**WHAT YOU ARE ASKED TO DO**: Leaving out every line that comes before the one containing "4'b1101: A = 'b0;", output the rest of the records exactly, the final line included.

INPUT FOR THIS TASK Start Marker

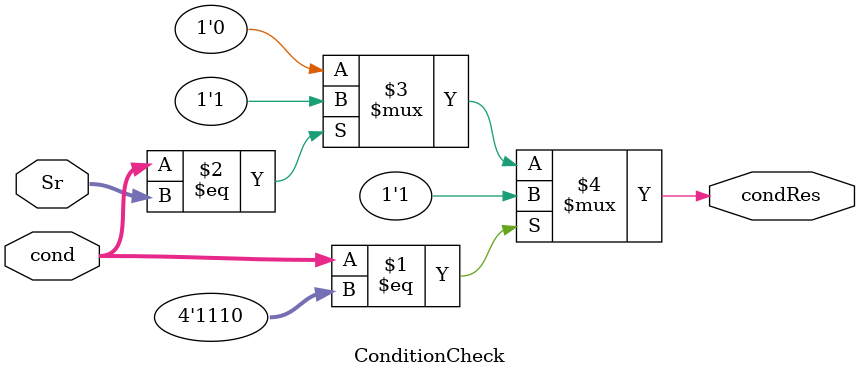
<source format=v>
module ConditionCheck(
  input [3:0] cond, Sr,
  output condRes
);

assign condRes = cond == 4'b1110 ? 1'b1 : cond == Sr ? 1'b1 : 1'b0;

endmodule

</source>
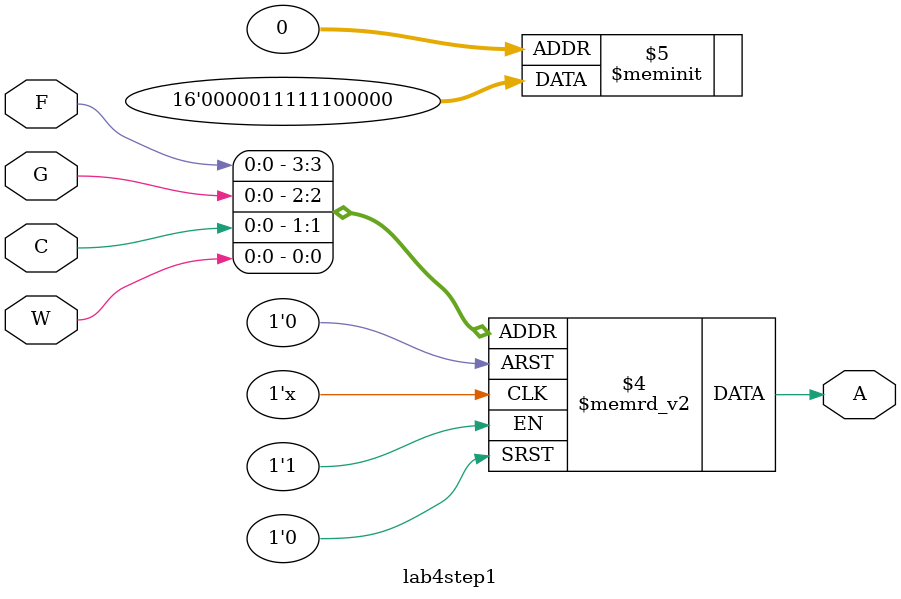
<source format=v>
module lab4step1(A,F,G,C,W);
	input F,G,C,W;
	output A;
	reg A;
	
	always@ (F,G,C,W)
	begin
	
		case({F,G,C,W})
			4'b0000: A = 'b0;
			4'b0001: A = 'b0;
			4'b0010: A = 'b0;
			4'b0011: A = 'b0;
			4'b0100: A = 'b0;
			4'b0101: A = 'b1;
			4'b0110: A = 'b1;
			4'b0111: A = 'b1;
			4'b1000: A = 'b1;
			4'b1001: A = 'b1;
			4'b1010: A = 'b1;
			4'b1011: A = 'b0;
			4'b1100: A = 'b0;
			4'b1101: A = 'b0;
			4'b1110: A = 'b0;
			4'b1111: A = 'b0;
		endcase
	end
endmodule
</source>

INPUT FOR THIS TASK End Marker

**TASK OUTPUT**:
			4'b1101: A = 'b0;
			4'b1110: A = 'b0;
			4'b1111: A = 'b0;
		endcase
	end
endmodule
</source>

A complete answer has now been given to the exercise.